Inquiry: Should the One Child Policy have been changed? (Infographic project)


Unit 6: Ancient Greece: Students have background knowledge to draw upon for this unit from our first literacy module when students explored Ancient Greek myths.  Students will learn how this complex society developed, rose to power, and fell from power.  We will also discuss natural buriers during this unit.  This unit is filled with centers and inquiry based activities.


NYS Inquiry: Are the Olympics About More than Sports?

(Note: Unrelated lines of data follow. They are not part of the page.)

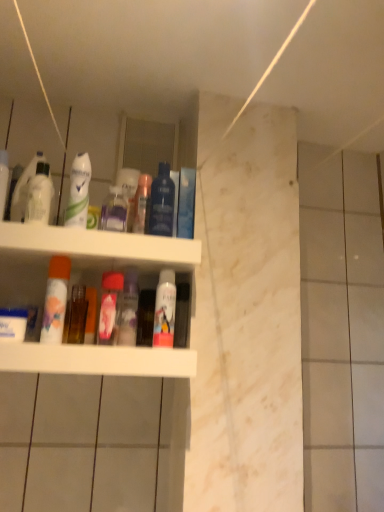
What do you see at coordinates (186, 203) in the screenshot? I see `blue glossy box at upper center, the 1th toiletry positioned from the right` at bounding box center [186, 203].

Where is `translucent plastic bottle at center, acting as the second toiletry starting from the left`? The image size is (384, 512). translucent plastic bottle at center, acting as the second toiletry starting from the left is located at coordinates (141, 203).

This screenshot has width=384, height=512. What do you see at coordinates (55, 300) in the screenshot?
I see `white glossy mouthwash at center, the 2th mouthwash viewed from the left` at bounding box center [55, 300].

This screenshot has width=384, height=512. I want to click on white glossy mouthwash at upper left, marked as the first mouthwash in a left-to-right arrangement, so coord(39,195).

The image size is (384, 512). In order to click on white plastic shelf at center in this screenshot , I will do 82,257.

This screenshot has height=512, width=384. What are the coordinates of `blue glossy box at upper center, the third toiletry when ordered from left to right` in the screenshot? It's located at (186, 203).

Is pink matte spray can at center, acting as the third toiletry starting from the right, bigger or smaller than white plastic shelf at center?

Considering their sizes, pink matte spray can at center, acting as the third toiletry starting from the right, takes up less space than white plastic shelf at center.

Visually, is pink matte spray can at center, acting as the third toiletry starting from the right, positioned to the left or to the right of white plastic shelf at center?

Based on their positions, pink matte spray can at center, acting as the third toiletry starting from the right, is located to the right of white plastic shelf at center.

Looking at this image, which of these two, pink matte spray can at center, which is the first toiletry in left-to-right order, or white plastic shelf at center, is thinner?

pink matte spray can at center, which is the first toiletry in left-to-right order.

Is point (31, 254) in front of point (117, 220)?

No.

Is white plastic shelf at center facing away from transparent plastic bottle at upper center, the 1th cleaning product when ordered from back to front?

No, white plastic shelf at center is not facing away from transparent plastic bottle at upper center, the 1th cleaning product when ordered from back to front.

Is white plastic shelf at center located outside transparent plastic bottle at upper center, positioned as the 1th cleaning product in right-to-left order?

Yes.

Does white plastic shelf at center have a larger size compared to transparent plastic bottle at upper center, the 2th cleaning product positioned from the left?

Indeed, white plastic shelf at center has a larger size compared to transparent plastic bottle at upper center, the 2th cleaning product positioned from the left.

Is transparent plastic bottle at upper center, the 2th cleaning product positioned from the left, located outside blue glossy mouthwash at upper center, acting as the 4th mouthwash starting from the left?

That's correct, transparent plastic bottle at upper center, the 2th cleaning product positioned from the left, is outside of blue glossy mouthwash at upper center, acting as the 4th mouthwash starting from the left.

Which object is more forward, transparent plastic bottle at upper center, placed as the second cleaning product when sorted from front to back, or blue glossy mouthwash at upper center, acting as the 4th mouthwash starting from the left?

blue glossy mouthwash at upper center, acting as the 4th mouthwash starting from the left, is more forward.

Which object is thinner, transparent plastic bottle at upper center, placed as the second cleaning product when sorted from front to back, or blue glossy mouthwash at upper center, acting as the 4th mouthwash starting from the left?

With smaller width is transparent plastic bottle at upper center, placed as the second cleaning product when sorted from front to back.

Does point (123, 200) come closer to viewer compared to point (157, 197)?

That is False.

Consider the image. From a real-world perspective, which object rests below the other?

In real-world perspective, pink matte spray can at center, which is the first toiletry in left-to-right order, is lower.

Would you say white glossy deodorant at upper left, which ranks as the first cleaning product in left-to-right order, is a long distance from pink matte spray can at center, which is the first toiletry in left-to-right order?

white glossy deodorant at upper left, which ranks as the first cleaning product in left-to-right order, is near pink matte spray can at center, which is the first toiletry in left-to-right order, not far away.

Would you say white glossy deodorant at upper left, the 2th cleaning product in the right-to-left sequence, is inside or outside pink matte spray can at center, acting as the third toiletry starting from the right?

The correct answer is: outside.

Locate an element on the screen. The width and height of the screenshot is (384, 512). the 1st cleaning product below the blue glossy box at upper center, the 1th toiletry positioned from the right (from a real-world perspective) is located at coordinates (78, 191).

Between white glossy deodorant at upper left, the 2th cleaning product in the right-to-left sequence, and blue glossy box at upper center, the third toiletry when ordered from left to right, which one is positioned in front?

Positioned in front is white glossy deodorant at upper left, the 2th cleaning product in the right-to-left sequence.

From a real-world perspective, between white glossy deodorant at upper left, the 2th cleaning product in the right-to-left sequence, and blue glossy box at upper center, the 1th toiletry positioned from the right, who is vertically lower?

From a 3D spatial view, white glossy deodorant at upper left, the 2th cleaning product in the right-to-left sequence, is below.

Is blue glossy box at upper center, the third toiletry when ordered from left to right, surrounded by white glossy deodorant at upper left, marked as the 1th cleaning product in a front-to-back arrangement?

No, blue glossy box at upper center, the third toiletry when ordered from left to right, is not surrounded by white glossy deodorant at upper left, marked as the 1th cleaning product in a front-to-back arrangement.

In order to click on the 1st mouthwash in front of the translucent plastic bottle at center, acting as the second toiletry starting from the left, starting your count from the anchor in this screenshot , I will do `click(39, 195)`.

From the image's perspective, which one is positioned lower, white glossy mouthwash at upper left, marked as the first mouthwash in a left-to-right arrangement, or translucent plastic bottle at center, the second toiletry from the right?

translucent plastic bottle at center, the second toiletry from the right, is shown below in the image.

What's the angular difference between white glossy mouthwash at upper left, which is the fifth mouthwash from right to left, and translucent plastic bottle at center, the second toiletry from the right,'s facing directions?

The facing directions of white glossy mouthwash at upper left, which is the fifth mouthwash from right to left, and translucent plastic bottle at center, the second toiletry from the right, are 6.64e-05 degrees apart.

Is white glossy mouthwash at upper left, which is the fifth mouthwash from right to left, touching translucent plastic bottle at center, acting as the second toiletry starting from the left?

A: There is a gap between white glossy mouthwash at upper left, which is the fifth mouthwash from right to left, and translucent plastic bottle at center, acting as the second toiletry starting from the left.

From the image's perspective, between white glossy mouthwash at center, which ranks as the 4th mouthwash in right-to-left order, and white glossy deodorant at upper left, acting as the second cleaning product starting from the back, who is located below?

white glossy mouthwash at center, which ranks as the 4th mouthwash in right-to-left order, from the image's perspective.

Looking at this image, from a real-world perspective, does white glossy mouthwash at center, the 2th mouthwash viewed from the left, stand above white glossy deodorant at upper left, marked as the 1th cleaning product in a front-to-back arrangement?

No.

Locate an element on the screen. mouthwash that is the 1st one when counting forward from the white glossy deodorant at upper left, acting as the second cleaning product starting from the back is located at coordinates (55, 300).

Which is more to the left, white glossy mouthwash at center, which ranks as the 4th mouthwash in right-to-left order, or white glossy deodorant at upper left, the 2th cleaning product in the right-to-left sequence?

From the viewer's perspective, white glossy mouthwash at center, which ranks as the 4th mouthwash in right-to-left order, appears more on the left side.

Which toiletry is the 1st one when counting from the right side of the white plastic shelf at center? Please provide its 2D coordinates.

[(129, 310)]

Where is `the 1st cleaning product directly above the white plastic shelf at center (from a real-world perspective)`? Image resolution: width=384 pixels, height=512 pixels. the 1st cleaning product directly above the white plastic shelf at center (from a real-world perspective) is located at coordinates (114, 211).

Considering their positions, is transparent plastic bottle at upper center, positioned as the 1th cleaning product in right-to-left order, positioned further to translucent plastic bottle at center, acting as the second toiletry starting from the left, than blue glossy mouthwash at upper center, acting as the 4th mouthwash starting from the left?

The object further to translucent plastic bottle at center, acting as the second toiletry starting from the left, is transparent plastic bottle at upper center, positioned as the 1th cleaning product in right-to-left order.

From the picture: Which object lies nearer to the anchor point blue glossy mouthwash at upper center, acting as the 4th mouthwash starting from the left, pink glossy mouthwash at center, the third mouthwash viewed from the left, or white glossy mouthwash at upper left, which is the fifth mouthwash from right to left?

The object closer to blue glossy mouthwash at upper center, acting as the 4th mouthwash starting from the left, is pink glossy mouthwash at center, the third mouthwash viewed from the left.

Estimate the real-world distances between objects in this image. Which object is further from translucent plastic bottle at center, the second toiletry from the right, pink glossy mouthwash at center, the third mouthwash viewed from the left, or white glossy mouthwash at center, the 2th mouthwash viewed from the left?

The object further to translucent plastic bottle at center, the second toiletry from the right, is white glossy mouthwash at center, the 2th mouthwash viewed from the left.

Considering their positions, is blue glossy box at upper center, the 1th toiletry positioned from the right, positioned closer to white matte mouthwash at center, which appears as the first mouthwash when viewed from the right, than pink matte spray can at center, which is the first toiletry in left-to-right order?

pink matte spray can at center, which is the first toiletry in left-to-right order, is positioned closer to the anchor white matte mouthwash at center, which appears as the first mouthwash when viewed from the right.

Looking at the image, which one is located further to blue glossy box at upper center, the 1th toiletry positioned from the right, transparent plastic bottle at upper center, the 2th cleaning product positioned from the left, or translucent plastic bottle at center, acting as the second toiletry starting from the left?

transparent plastic bottle at upper center, the 2th cleaning product positioned from the left, is further to blue glossy box at upper center, the 1th toiletry positioned from the right.

Estimate the real-world distances between objects in this image. Which object is closer to transparent plastic bottle at upper center, the 2th cleaning product positioned from the left, blue glossy box at upper center, the 1th toiletry positioned from the right, or pink matte spray can at center, which is the first toiletry in left-to-right order?

blue glossy box at upper center, the 1th toiletry positioned from the right, lies closer to transparent plastic bottle at upper center, the 2th cleaning product positioned from the left, than the other object.

From the image, which object appears to be nearer to transparent plastic bottle at upper center, the 1th cleaning product when ordered from back to front, translucent plastic bottle at center, the second toiletry from the right, or pink glossy mouthwash at center, which ranks as the third mouthwash in right-to-left order?

Based on the image, translucent plastic bottle at center, the second toiletry from the right, appears to be nearer to transparent plastic bottle at upper center, the 1th cleaning product when ordered from back to front.

From the image, which object appears to be nearer to translucent plastic bottle at center, acting as the second toiletry starting from the left, transparent plastic bottle at upper center, the 2th cleaning product positioned from the left, or white plastic shelf at center?

Among the two, transparent plastic bottle at upper center, the 2th cleaning product positioned from the left, is located nearer to translucent plastic bottle at center, acting as the second toiletry starting from the left.

You are a GUI agent. You are given a task and a screenshot of the screen. Output one action in this format:
    pyautogui.click(x=<x>, y=<y>)
    Task: Click on the cleaning product between translucent plastic bottle at center, acting as the second toiletry starting from the left, and pink matte spray can at center, acting as the third toiletry starting from the right, from top to bottom
    The height and width of the screenshot is (512, 384).
    Given the screenshot: What is the action you would take?
    pyautogui.click(x=114, y=211)

Where is `mouthwash between translucent plastic bottle at center, acting as the second toiletry starting from the left, and pink glossy mouthwash at center, which ranks as the third mouthwash in right-to-left order, in the vertical direction`? The image size is (384, 512). mouthwash between translucent plastic bottle at center, acting as the second toiletry starting from the left, and pink glossy mouthwash at center, which ranks as the third mouthwash in right-to-left order, in the vertical direction is located at coordinates (55, 300).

Unit 7: Ancient Rome: This unit is much like our Ancient Greece unit.  We explore how this empire came to power, rose to power, developed, and fell.  We also talk about the influence of natural buriers and the sea.  At the end of this unit, students will complete a research project; they will work through a Webquest to explore a topic of choice from Ancient Rome and complete a Thing Link to demonstrate their knowledge of their topic and our essential question “How have the Ancient Romans influenced us today?”


NYS Inquiry: Did the Chinese and the Romans Know Each Other?


Unit 8: Feudal Western Europe, Byzantine Empire, Islamic Caliphates: Students will learn how these civilizations reshaped the Mediterranean World after the fall of the Roman Empire.  These three cultures and religions practiced by them interacted with each other and clashed over control of the holy lands.


NYS Inquiry: Was the Caliphate of Córdoba a Success?


Unit 9: Interactions Across the Eastern Hemisphere: In this unit, we will learn how trade networks caused exchange of language, belief systems, tools, ideas, and inventions.


NYS Inquiry: Can Disease Change the World?